§ Work required:
The records that follow are to be transcribed in full, without their images.

§ Electronics engineering source data:
────────────────────────────────────────
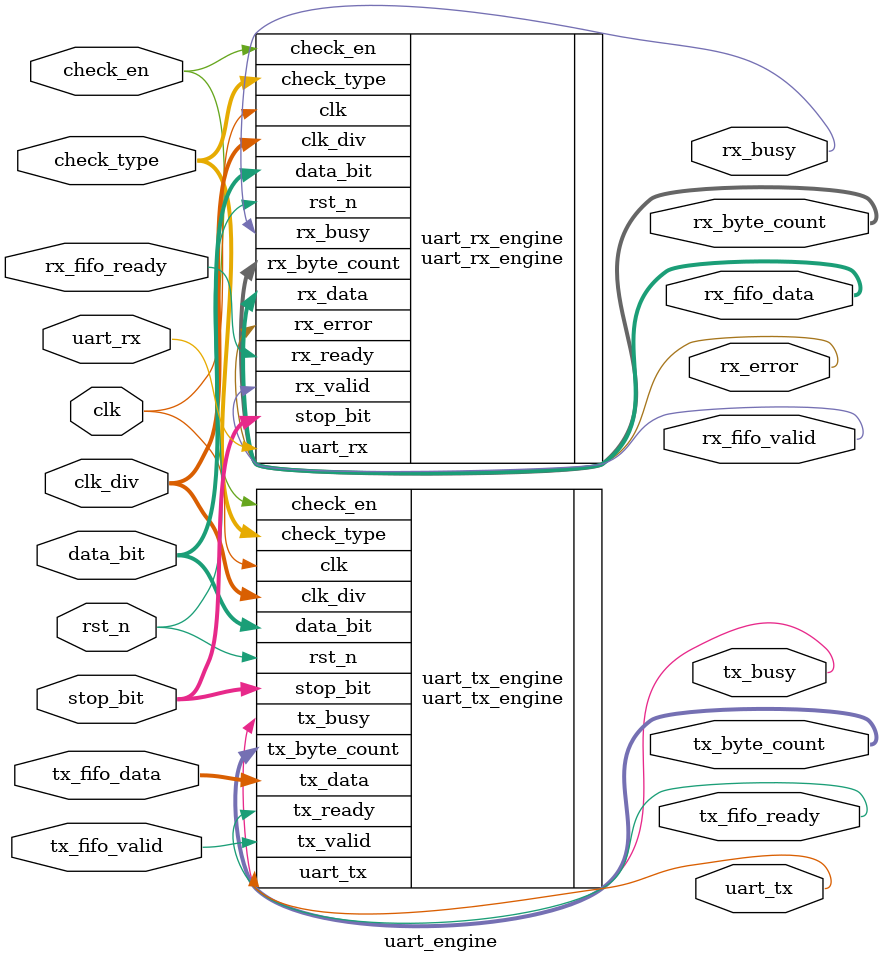
<source format=v>
`timescale 1ns / 1ps

module uart_engine (
    input wire clk,
    input wire rst_n,

    // config register
    input wire [31:0] clk_div,     // uart_clk_div_counter
    input wire        check_en,    // 0 for close, 1 for open 
    input wire [ 1:0] check_type,  // 00 for even, 01 for odd, 10 for mark, 11 for space  
    input wire [ 1:0] data_bit,    // 00 for 5, 01 for 6, 10 for 7, 11 for 8
    input wire [ 1:0] stop_bit,    // 00 for 1, 01 for 1.5, 10 for 2

    // fifo transmit
    input  wire [7:0] tx_fifo_data,
    input  wire       tx_fifo_valid,
    output wire       tx_fifo_ready,

    // fifo receive  
    output wire [7:0] rx_fifo_data,
    output wire       rx_fifo_valid,
    input  wire       rx_fifo_ready,

    // physics pin
    output wire uart_tx,
    input  wire uart_rx,

    // state register
    output wire        tx_busy,
    output wire        rx_busy,
    output wire        rx_error,
    output wire [15:0] tx_byte_count,
    output wire [15:0] rx_byte_count
);



  // UART tx module
  uart_tx_engine uart_tx_engine (
      .clk(clk),
      .rst_n(rst_n),
      .clk_div(clk_div),
      .tx_data(tx_fifo_data),
      .tx_valid(tx_fifo_valid),
      .check_en(check_en),
      .check_type(check_type),
      .data_bit(data_bit),
      .stop_bit(stop_bit),
      .tx_ready(tx_fifo_ready),
      .uart_tx(uart_tx),
      .tx_busy(tx_busy),
      .tx_byte_count(tx_byte_count)
  );

  // UART rx module  
  uart_rx_engine uart_rx_engine (
      .clk(clk),
      .rst_n(rst_n),
      .clk_div(clk_div),
      .check_en(check_en),
      .check_type(check_type),
      .data_bit(data_bit),
      .stop_bit(stop_bit),
      .rx_data(rx_fifo_data),
      .rx_valid(rx_fifo_valid),
      .rx_ready(rx_fifo_ready),
      .uart_rx(uart_rx),
      .rx_busy(rx_busy),
      .rx_error(rx_error),
      .rx_byte_count(rx_byte_count)
  );

endmodule

</source>
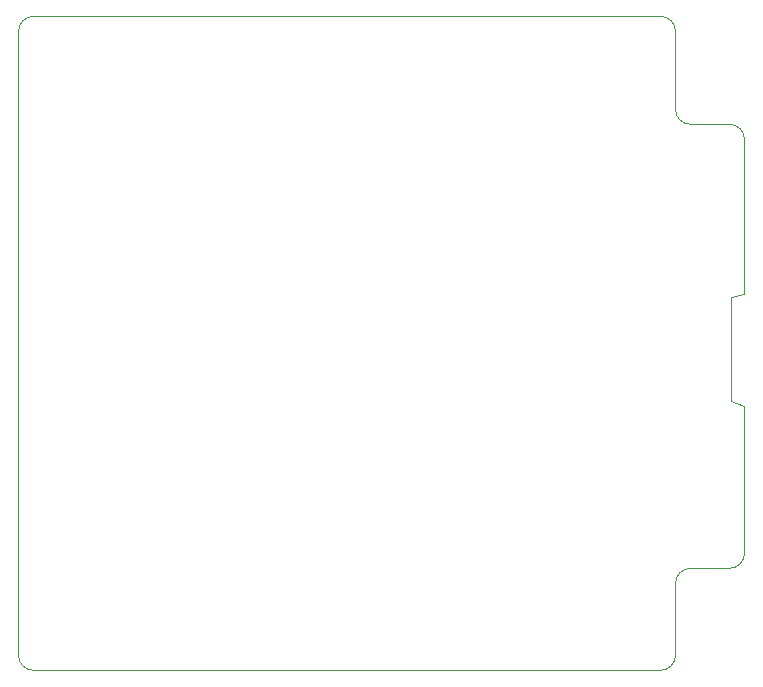
<source format=gm1>
%TF.GenerationSoftware,KiCad,Pcbnew,(6.0.4-0)*%
%TF.CreationDate,2023-01-26T09:36:59-07:00*%
%TF.ProjectId,bluescsi_iigs_internal,626c7565-7363-4736-995f-696967735f69,rev?*%
%TF.SameCoordinates,Original*%
%TF.FileFunction,Profile,NP*%
%FSLAX46Y46*%
G04 Gerber Fmt 4.6, Leading zero omitted, Abs format (unit mm)*
G04 Created by KiCad (PCBNEW (6.0.4-0)) date 2023-01-26 09:36:59*
%MOMM*%
%LPD*%
G01*
G04 APERTURE LIST*
%TA.AperFunction,Profile*%
%ADD10C,0.050000*%
%TD*%
G04 APERTURE END LIST*
D10*
X186563000Y-79946500D02*
X186563000Y-92456000D01*
X125095000Y-101092000D02*
X125095000Y-48260000D01*
X181991000Y-56134000D02*
X185293000Y-56134000D01*
X180721000Y-94996000D02*
X180721000Y-101092000D01*
X186563000Y-57404000D02*
G75*
G03*
X185293000Y-56134000I-1270000J0D01*
G01*
X185293000Y-93726000D02*
G75*
G03*
X186563000Y-92456000I0J1270000D01*
G01*
X180721000Y-54864000D02*
G75*
G03*
X181991000Y-56134000I1270000J0D01*
G01*
X180721000Y-48260000D02*
X180721000Y-54864000D01*
X181991000Y-93726000D02*
G75*
G03*
X180721000Y-94996000I0J-1270000D01*
G01*
X181991000Y-93726000D02*
X185293000Y-93726000D01*
X126365000Y-46990000D02*
X179451000Y-46990000D01*
X179451000Y-102362000D02*
X126365000Y-102362000D01*
X125095000Y-101092000D02*
G75*
G03*
X126365000Y-102362000I1270000J0D01*
G01*
X185420000Y-70764400D02*
X185420000Y-79565500D01*
X179451000Y-102362000D02*
G75*
G03*
X180721000Y-101092000I0J1270000D01*
G01*
X126365000Y-46990000D02*
G75*
G03*
X125095000Y-48260000I0J-1270000D01*
G01*
X186563000Y-57404000D02*
X186563000Y-70459600D01*
X185420000Y-70764400D02*
X186563000Y-70459600D01*
X180721000Y-48260000D02*
G75*
G03*
X179451000Y-46990000I-1270000J0D01*
G01*
X186563000Y-79946500D02*
X185420000Y-79565500D01*
M02*

</source>
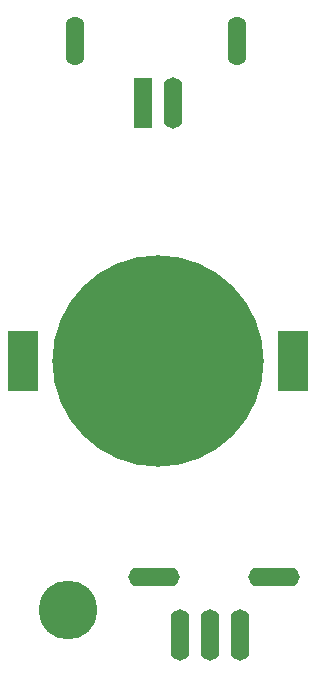
<source format=gbr>
%TF.GenerationSoftware,Novarm,DipTrace,4.3.0.5*%
%TF.CreationDate,2025-06-08T20:07:48-05:00*%
%FSLAX26Y26*%
%MOIN*%
%TF.FileFunction,Soldermask,Bot*%
%TF.Part,Single*%
%ADD28C,0.196*%
%ADD32O,0.17126X0.062992*%
%ADD34O,0.062992X0.163037*%
%ADD36O,0.062992X0.17126*%
%ADD38R,0.062992X0.17126*%
%ADD40R,0.102362X0.204724*%
%ADD42C,0.704724*%
G75*
G01*
%LPD*%
D42*
X1331251Y1431249D3*
D40*
X1781251D3*
X881251D3*
D38*
X1281251Y2293749D3*
D36*
X1381251D3*
D28*
X1030199Y601199D3*
D34*
X1056251Y2499998D3*
X1593750Y2499999D3*
D32*
X1718750Y712499D3*
X1318750D3*
D36*
X1606250Y518749D3*
X1506250D3*
X1406250D3*
M02*

</source>
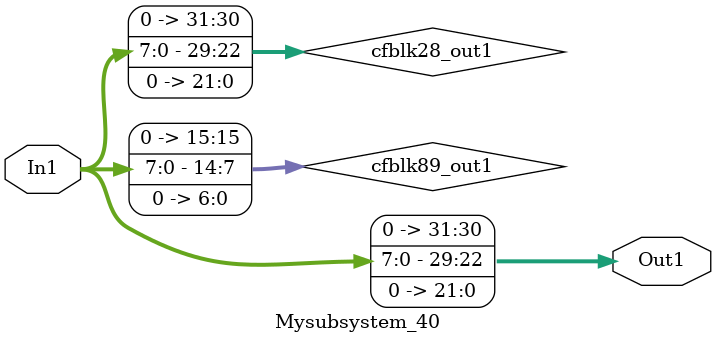
<source format=v>



`timescale 1 ns / 1 ns

module Mysubsystem_40
          (In1,
           Out1);


  input   [7:0] In1;  // uint8
  output  [31:0] Out1;  // ufix32_En22


  wire [15:0] cfblk89_out1;  // ufix16_En7
  wire [31:0] cfblk28_out1;  // ufix32_En22


  assign cfblk89_out1 = {1'b0, {In1, 7'b0000000}};



  assign cfblk28_out1 = {1'b0, {cfblk89_out1, 15'b000000000000000}};



  assign Out1 = cfblk28_out1;

endmodule  // Mysubsystem_40


</source>
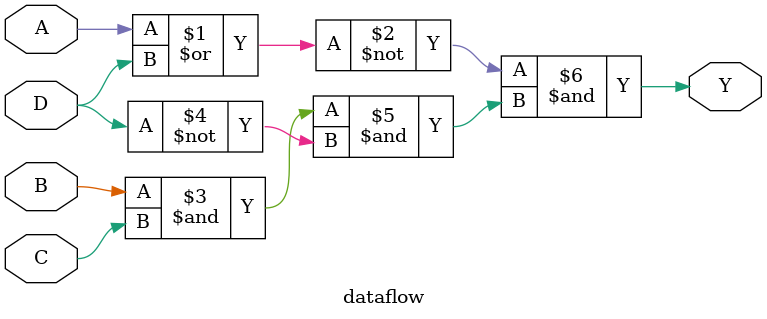
<source format=v>
`timescale 10ns / 1ns

module dataflow(Y, A, B, C, D);

output Y;
input A, B, C, D;

assign Y = (~(A | D)) & (B & C & (~D));

endmodule
</source>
────────────────────────────────────────
§ Finished task:
<source format=v>
`timescale 1ns / 1ps

module uart_engine (
    input wire clk,
    input wire rst_n,

    // config register
    input wire [31:0] clk_div,     // uart_clk_div_counter
    input wire        check_en,    // 0 for close, 1 for open 
    input wire [ 1:0] check_type,  // 00 for even, 01 for odd, 10 for mark, 11 for space  
    input wire [ 1:0] data_bit,    // 00 for 5, 01 for 6, 10 for 7, 11 for 8
    input wire [ 1:0] stop_bit,    // 00 for 1, 01 for 1.5, 10 for 2

    // fifo transmit
    input  wire [7:0] tx_fifo_data,
    input  wire       tx_fifo_valid,
    output wire       tx_fifo_ready,

    // fifo receive  
    output wire [7:0] rx_fifo_data,
    output wire       rx_fifo_valid,
    input  wire       rx_fifo_ready,

    // physics pin
    output wire uart_tx,
    input  wire uart_rx,

    // state register
    output wire        tx_busy,
    output wire        rx_busy,
    output wire        rx_error,
    output wire [15:0] tx_byte_count,
    output wire [15:0] rx_byte_count
);



  // UART tx module
  uart_tx_engine uart_tx_engine (
      .clk(clk),
      .rst_n(rst_n),
      .clk_div(clk_div),
      .tx_data(tx_fifo_data),
      .tx_valid(tx_fifo_valid),
      .check_en(check_en),
      .check_type(check_type),
      .data_bit(data_bit),
      .stop_bit(stop_bit),
      .tx_ready(tx_fifo_ready),
      .uart_tx(uart_tx),
      .tx_busy(tx_busy),
      .tx_byte_count(tx_byte_count)
  );

  // UART rx module  
  uart_rx_engine uart_rx_engine (
      .clk(clk),
      .rst_n(rst_n),
      .clk_div(clk_div),
      .check_en(check_en),
      .check_type(check_type),
      .data_bit(data_bit),
      .stop_bit(stop_bit),
      .rx_data(rx_fifo_data),
      .rx_valid(rx_fifo_valid),
      .rx_ready(rx_fifo_ready),
      .uart_rx(uart_rx),
      .rx_busy(rx_busy),
      .rx_error(rx_error),
      .rx_byte_count(rx_byte_count)
  );

endmodule

</source>
<source format=gm1>
%TF.GenerationSoftware,KiCad,Pcbnew,(6.0.4-0)*%
%TF.CreationDate,2023-01-26T09:36:59-07:00*%
%TF.ProjectId,bluescsi_iigs_internal,626c7565-7363-4736-995f-696967735f69,rev?*%
%TF.SameCoordinates,Original*%
%TF.FileFunction,Profile,NP*%
%FSLAX46Y46*%
G04 Gerber Fmt 4.6, Leading zero omitted, Abs format (unit mm)*
G04 Created by KiCad (PCBNEW (6.0.4-0)) date 2023-01-26 09:36:59*
%MOMM*%
%LPD*%
G01*
G04 APERTURE LIST*
%TA.AperFunction,Profile*%
%ADD10C,0.050000*%
%TD*%
G04 APERTURE END LIST*
D10*
X186563000Y-79946500D02*
X186563000Y-92456000D01*
X125095000Y-101092000D02*
X125095000Y-48260000D01*
X181991000Y-56134000D02*
X185293000Y-56134000D01*
X180721000Y-94996000D02*
X180721000Y-101092000D01*
X186563000Y-57404000D02*
G75*
G03*
X185293000Y-56134000I-1270000J0D01*
G01*
X185293000Y-93726000D02*
G75*
G03*
X186563000Y-92456000I0J1270000D01*
G01*
X180721000Y-54864000D02*
G75*
G03*
X181991000Y-56134000I1270000J0D01*
G01*
X180721000Y-48260000D02*
X180721000Y-54864000D01*
X181991000Y-93726000D02*
G75*
G03*
X180721000Y-94996000I0J-1270000D01*
G01*
X181991000Y-93726000D02*
X185293000Y-93726000D01*
X126365000Y-46990000D02*
X179451000Y-46990000D01*
X179451000Y-102362000D02*
X126365000Y-102362000D01*
X125095000Y-101092000D02*
G75*
G03*
X126365000Y-102362000I1270000J0D01*
G01*
X185420000Y-70764400D02*
X185420000Y-79565500D01*
X179451000Y-102362000D02*
G75*
G03*
X180721000Y-101092000I0J1270000D01*
G01*
X126365000Y-46990000D02*
G75*
G03*
X125095000Y-48260000I0J-1270000D01*
G01*
X186563000Y-57404000D02*
X186563000Y-70459600D01*
X185420000Y-70764400D02*
X186563000Y-70459600D01*
X180721000Y-48260000D02*
G75*
G03*
X179451000Y-46990000I-1270000J0D01*
G01*
X186563000Y-79946500D02*
X185420000Y-79565500D01*
M02*

</source>
<source format=gbr>
%TF.GenerationSoftware,Novarm,DipTrace,4.3.0.5*%
%TF.CreationDate,2025-06-08T20:07:48-05:00*%
%FSLAX26Y26*%
%MOIN*%
%TF.FileFunction,Soldermask,Bot*%
%TF.Part,Single*%
%ADD28C,0.196*%
%ADD32O,0.17126X0.062992*%
%ADD34O,0.062992X0.163037*%
%ADD36O,0.062992X0.17126*%
%ADD38R,0.062992X0.17126*%
%ADD40R,0.102362X0.204724*%
%ADD42C,0.704724*%
G75*
G01*
%LPD*%
D42*
X1331251Y1431249D3*
D40*
X1781251D3*
X881251D3*
D38*
X1281251Y2293749D3*
D36*
X1381251D3*
D28*
X1030199Y601199D3*
D34*
X1056251Y2499998D3*
X1593750Y2499999D3*
D32*
X1718750Y712499D3*
X1318750D3*
D36*
X1606250Y518749D3*
X1506250D3*
X1406250D3*
M02*

</source>
<source format=v>



`timescale 1 ns / 1 ns

module Mysubsystem_40
          (In1,
           Out1);


  input   [7:0] In1;  // uint8
  output  [31:0] Out1;  // ufix32_En22


  wire [15:0] cfblk89_out1;  // ufix16_En7
  wire [31:0] cfblk28_out1;  // ufix32_En22


  assign cfblk89_out1 = {1'b0, {In1, 7'b0000000}};



  assign cfblk28_out1 = {1'b0, {cfblk89_out1, 15'b000000000000000}};



  assign Out1 = cfblk28_out1;

endmodule  // Mysubsystem_40


</source>
<source format=v>
`timescale 10ns / 1ns

module dataflow(Y, A, B, C, D);

output Y;
input A, B, C, D;

assign Y = (~(A | D)) & (B & C & (~D));

endmodule
</source>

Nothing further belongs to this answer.